How to complete this task
Whichever lines of the material contain "thumb", copy each of them.

Records
┌────────

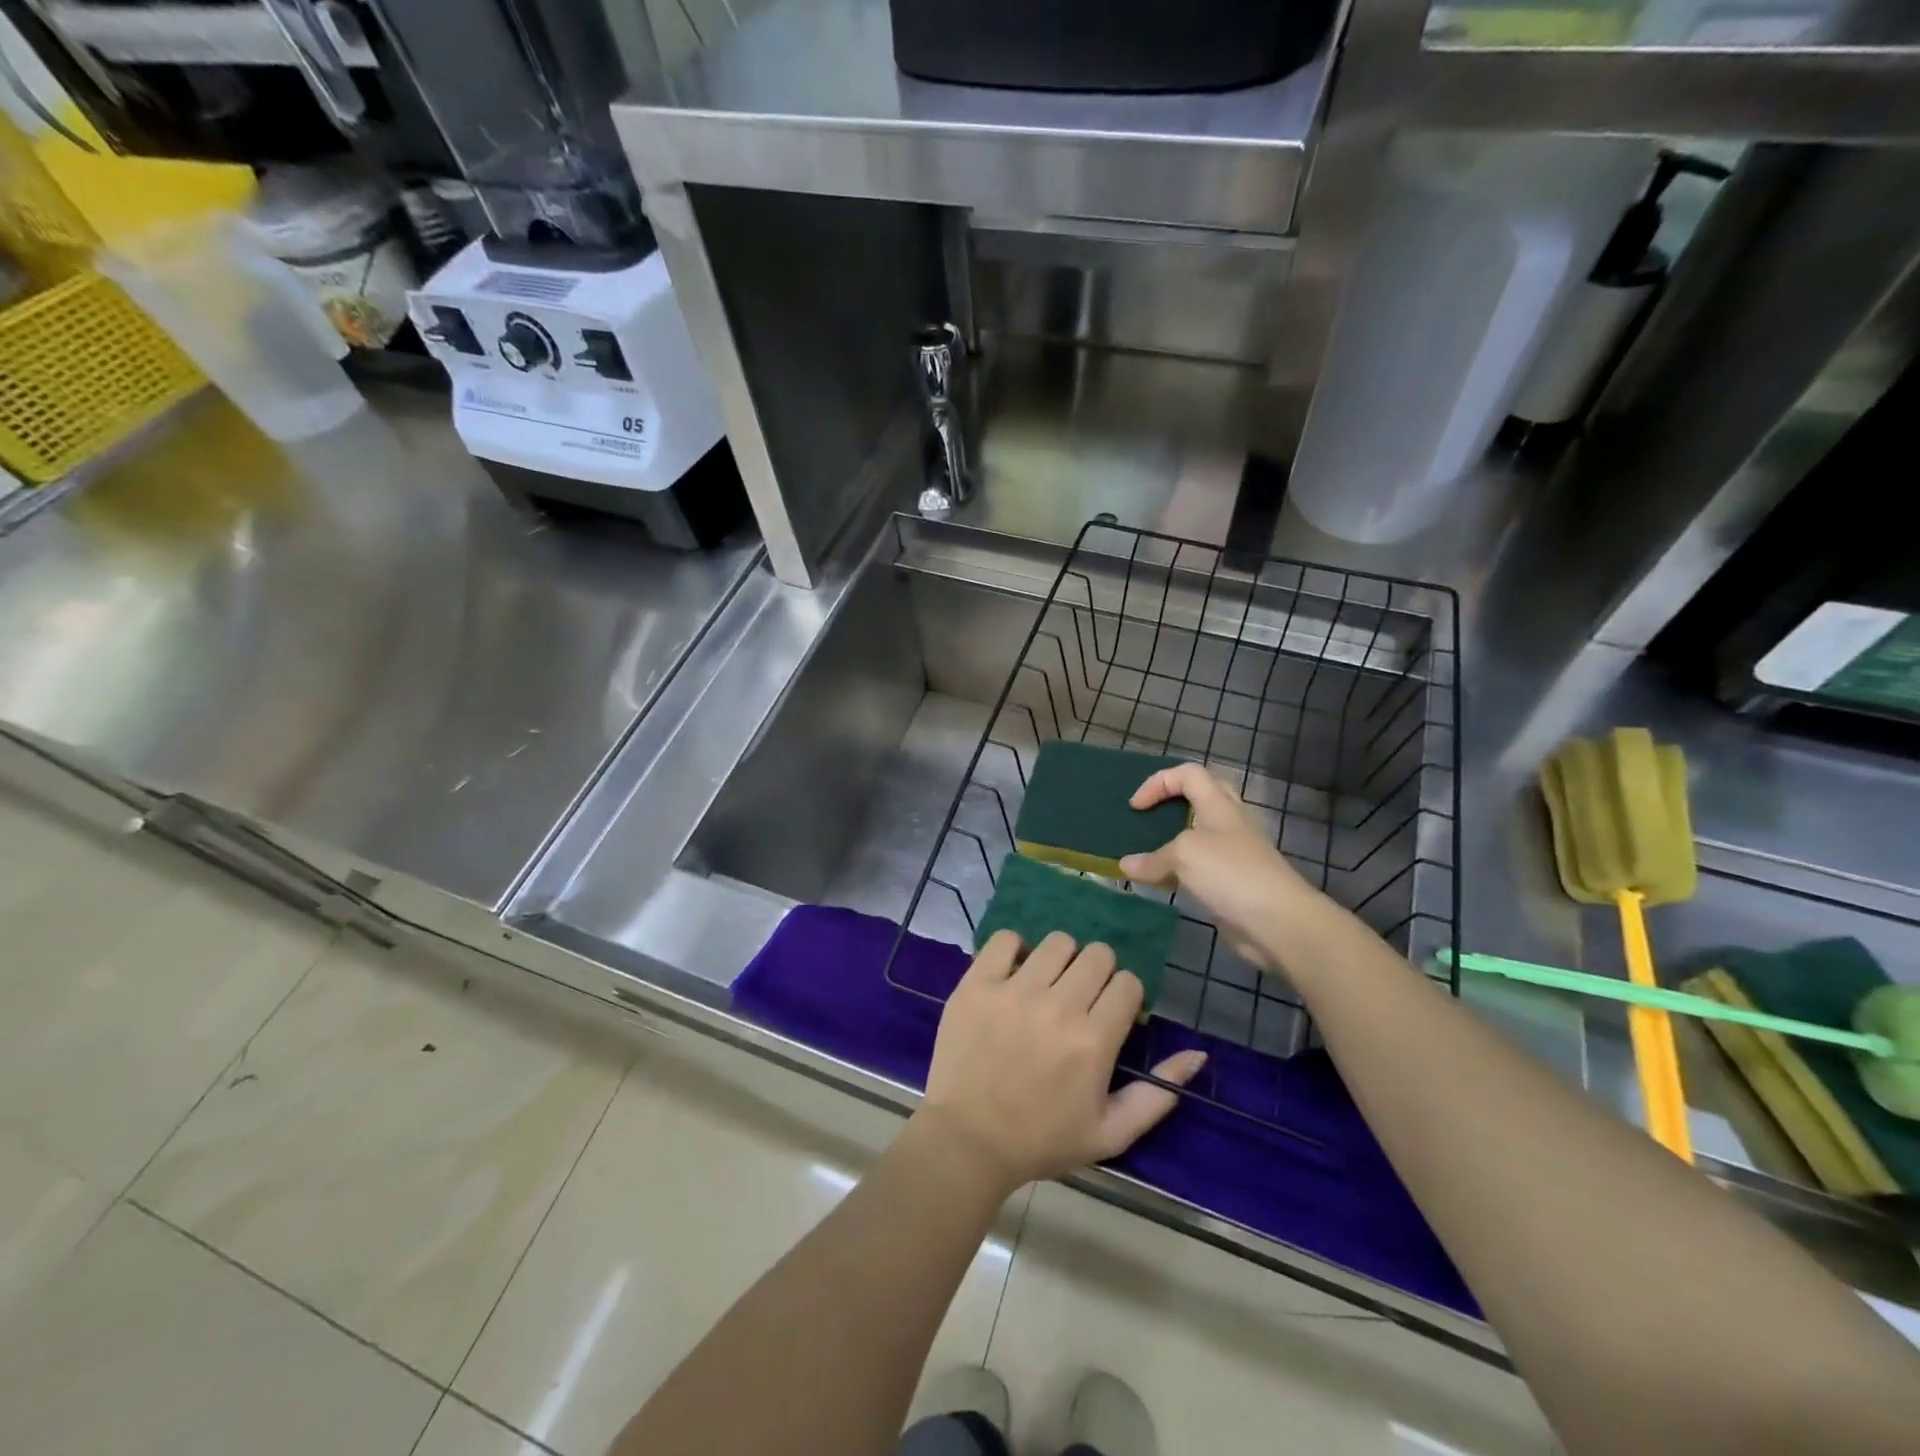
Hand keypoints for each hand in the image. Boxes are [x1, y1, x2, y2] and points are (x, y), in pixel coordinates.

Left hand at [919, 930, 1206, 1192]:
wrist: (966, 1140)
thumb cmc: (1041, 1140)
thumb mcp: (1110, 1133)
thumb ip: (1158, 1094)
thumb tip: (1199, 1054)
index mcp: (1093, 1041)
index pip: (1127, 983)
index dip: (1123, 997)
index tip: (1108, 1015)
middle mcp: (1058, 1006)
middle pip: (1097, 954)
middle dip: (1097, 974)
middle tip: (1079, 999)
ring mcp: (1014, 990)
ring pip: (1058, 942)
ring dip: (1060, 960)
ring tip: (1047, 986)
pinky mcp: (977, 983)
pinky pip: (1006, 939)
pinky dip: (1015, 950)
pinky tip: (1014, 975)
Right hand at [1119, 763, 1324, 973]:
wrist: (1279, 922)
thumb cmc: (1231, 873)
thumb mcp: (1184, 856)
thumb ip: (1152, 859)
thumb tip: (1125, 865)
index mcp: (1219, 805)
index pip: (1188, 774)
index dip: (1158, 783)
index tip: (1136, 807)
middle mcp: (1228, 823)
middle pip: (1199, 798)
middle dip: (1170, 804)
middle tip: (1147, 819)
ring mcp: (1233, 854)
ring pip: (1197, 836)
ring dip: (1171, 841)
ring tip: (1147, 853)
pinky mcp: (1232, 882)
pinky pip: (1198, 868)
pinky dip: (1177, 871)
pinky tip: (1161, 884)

└────────

Exercise output
thumb cmc: (1041, 1140)
thumb mcp: (1110, 1133)
thumb ip: (1158, 1094)
thumb tip: (1199, 1054)
thumb cmc: (1231, 873)
thumb mcp: (1184, 856)
thumb ip: (1152, 859)
thumb tip: (1125, 865)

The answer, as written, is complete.